In fact, there’s no single silver bullet security solution, and independent experts can ensure you have the correct protections in place. O2 Business, for example, typically recommends a mix of best-of-breed solutions along the lines of those listed below.
• A “next generation“ firewall from a reliable supplier, properly configured, can segment your network to contain any threats and create a buffer zone that ensures your sensitive data is appropriately ringfenced. It can also prevent access by remote devices if they’re not using a secure, encrypted network.
• Effective mobile device management systems can secure all your smartphones and tablets, checking you haven’t inadvertently left open any back doors to your systems, restricting access to settings and preventing unauthorised apps. They also enable you to remotely wipe the data from devices that are lost or stolen.

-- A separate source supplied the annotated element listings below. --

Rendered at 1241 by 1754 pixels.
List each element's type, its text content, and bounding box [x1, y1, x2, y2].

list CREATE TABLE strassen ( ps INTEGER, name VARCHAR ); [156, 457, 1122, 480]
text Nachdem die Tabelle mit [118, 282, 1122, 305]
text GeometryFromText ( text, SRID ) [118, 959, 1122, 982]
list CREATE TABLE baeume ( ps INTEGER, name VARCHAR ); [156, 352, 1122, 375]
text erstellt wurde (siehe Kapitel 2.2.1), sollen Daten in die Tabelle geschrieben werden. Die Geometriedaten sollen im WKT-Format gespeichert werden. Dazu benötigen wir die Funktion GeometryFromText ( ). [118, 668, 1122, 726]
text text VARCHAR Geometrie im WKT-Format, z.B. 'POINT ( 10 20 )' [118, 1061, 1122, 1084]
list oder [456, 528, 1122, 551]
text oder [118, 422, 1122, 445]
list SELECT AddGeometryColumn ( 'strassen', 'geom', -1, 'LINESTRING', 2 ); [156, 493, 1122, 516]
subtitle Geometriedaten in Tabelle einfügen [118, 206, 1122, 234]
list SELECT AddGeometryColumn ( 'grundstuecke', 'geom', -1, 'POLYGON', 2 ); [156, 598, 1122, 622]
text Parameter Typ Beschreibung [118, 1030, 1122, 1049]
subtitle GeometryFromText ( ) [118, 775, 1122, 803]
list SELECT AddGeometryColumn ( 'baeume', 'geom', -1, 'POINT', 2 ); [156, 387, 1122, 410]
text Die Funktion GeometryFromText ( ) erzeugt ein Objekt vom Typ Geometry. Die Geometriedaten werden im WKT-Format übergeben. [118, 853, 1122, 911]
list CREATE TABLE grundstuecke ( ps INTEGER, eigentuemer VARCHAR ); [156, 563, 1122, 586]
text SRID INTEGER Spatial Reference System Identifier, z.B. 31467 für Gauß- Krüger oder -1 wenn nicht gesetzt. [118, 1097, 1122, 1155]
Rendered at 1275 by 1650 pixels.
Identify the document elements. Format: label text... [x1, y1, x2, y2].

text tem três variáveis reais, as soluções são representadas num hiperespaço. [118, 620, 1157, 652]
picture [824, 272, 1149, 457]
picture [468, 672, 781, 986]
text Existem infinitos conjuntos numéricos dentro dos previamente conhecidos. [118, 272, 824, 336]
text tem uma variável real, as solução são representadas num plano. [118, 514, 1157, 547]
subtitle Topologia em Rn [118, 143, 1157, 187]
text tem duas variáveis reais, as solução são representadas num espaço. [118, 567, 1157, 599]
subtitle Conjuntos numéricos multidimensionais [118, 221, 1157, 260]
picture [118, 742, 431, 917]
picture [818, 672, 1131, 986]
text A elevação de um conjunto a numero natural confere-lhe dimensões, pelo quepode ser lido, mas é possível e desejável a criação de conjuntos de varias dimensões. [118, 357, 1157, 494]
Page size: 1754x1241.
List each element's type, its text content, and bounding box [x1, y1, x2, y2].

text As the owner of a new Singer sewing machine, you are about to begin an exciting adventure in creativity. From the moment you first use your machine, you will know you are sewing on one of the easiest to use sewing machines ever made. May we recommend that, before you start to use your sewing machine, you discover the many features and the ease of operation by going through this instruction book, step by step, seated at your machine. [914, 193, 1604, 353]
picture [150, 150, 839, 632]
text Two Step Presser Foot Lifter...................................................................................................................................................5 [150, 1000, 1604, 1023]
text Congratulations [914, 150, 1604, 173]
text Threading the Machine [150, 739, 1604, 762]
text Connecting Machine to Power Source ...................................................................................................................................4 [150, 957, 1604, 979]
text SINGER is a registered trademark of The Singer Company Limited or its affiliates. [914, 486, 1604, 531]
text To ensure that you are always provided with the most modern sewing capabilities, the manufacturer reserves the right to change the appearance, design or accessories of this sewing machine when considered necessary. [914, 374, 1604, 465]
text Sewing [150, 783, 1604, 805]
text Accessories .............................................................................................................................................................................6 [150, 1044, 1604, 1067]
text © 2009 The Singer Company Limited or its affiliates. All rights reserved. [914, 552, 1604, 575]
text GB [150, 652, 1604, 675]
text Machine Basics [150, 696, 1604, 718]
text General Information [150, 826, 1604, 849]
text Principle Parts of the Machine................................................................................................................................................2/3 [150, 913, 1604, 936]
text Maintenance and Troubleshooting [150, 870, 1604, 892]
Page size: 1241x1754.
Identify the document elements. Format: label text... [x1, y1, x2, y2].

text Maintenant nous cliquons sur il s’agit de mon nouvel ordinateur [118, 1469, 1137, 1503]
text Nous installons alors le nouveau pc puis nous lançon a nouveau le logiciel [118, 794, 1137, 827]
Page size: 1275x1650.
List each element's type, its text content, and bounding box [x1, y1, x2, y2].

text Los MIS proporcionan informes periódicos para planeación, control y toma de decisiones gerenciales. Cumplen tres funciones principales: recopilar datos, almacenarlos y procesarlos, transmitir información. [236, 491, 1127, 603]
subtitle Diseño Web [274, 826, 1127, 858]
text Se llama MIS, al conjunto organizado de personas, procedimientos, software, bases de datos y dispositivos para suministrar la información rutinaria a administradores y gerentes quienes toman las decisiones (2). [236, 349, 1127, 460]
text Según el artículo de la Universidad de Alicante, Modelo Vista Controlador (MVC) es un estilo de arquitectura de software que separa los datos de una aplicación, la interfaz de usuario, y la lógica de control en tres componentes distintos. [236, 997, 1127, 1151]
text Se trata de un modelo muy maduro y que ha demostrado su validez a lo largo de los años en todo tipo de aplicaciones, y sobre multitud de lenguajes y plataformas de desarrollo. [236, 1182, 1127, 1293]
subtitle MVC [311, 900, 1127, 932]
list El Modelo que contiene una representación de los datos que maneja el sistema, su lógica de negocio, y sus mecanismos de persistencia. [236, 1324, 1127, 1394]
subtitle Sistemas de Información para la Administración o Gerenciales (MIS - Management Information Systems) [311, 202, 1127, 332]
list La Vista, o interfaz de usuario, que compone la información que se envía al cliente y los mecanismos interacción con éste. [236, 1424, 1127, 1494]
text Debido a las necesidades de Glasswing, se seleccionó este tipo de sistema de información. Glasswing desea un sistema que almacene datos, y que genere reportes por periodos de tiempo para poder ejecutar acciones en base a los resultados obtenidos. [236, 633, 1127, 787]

• Access control systems can limit who and what has access to different parts of your network. Users can be restricted to only those systems and settings they need and prevented from installing or running potentially insecure software. Secure passwords can be automatically mandated and managed, while additional measures, such as two-factor authentication, can be put in place for your most critical systems and data.
• Anti-malware solutions can protect all your devices against pernicious threats such as ransomware. As well as the traditional checklist of known malware signatures, modern systems might include intelligent behavioural analysis of network activity to detect anything out of the ordinary, whitelisting of safe apps/websites, and sandboxing of unknown software and applications so they can be tested for malicious behaviour without causing any damage.
• Vulnerability management systems can spotlight weak points in your systems and networks, and ensure all your software is automatically patched and up-to-date.
This is not an exhaustive list, and cyberthreats and defences are always evolving. But, by putting in place a solid security strategy with the help of trusted technology experts, no business need have nightmares.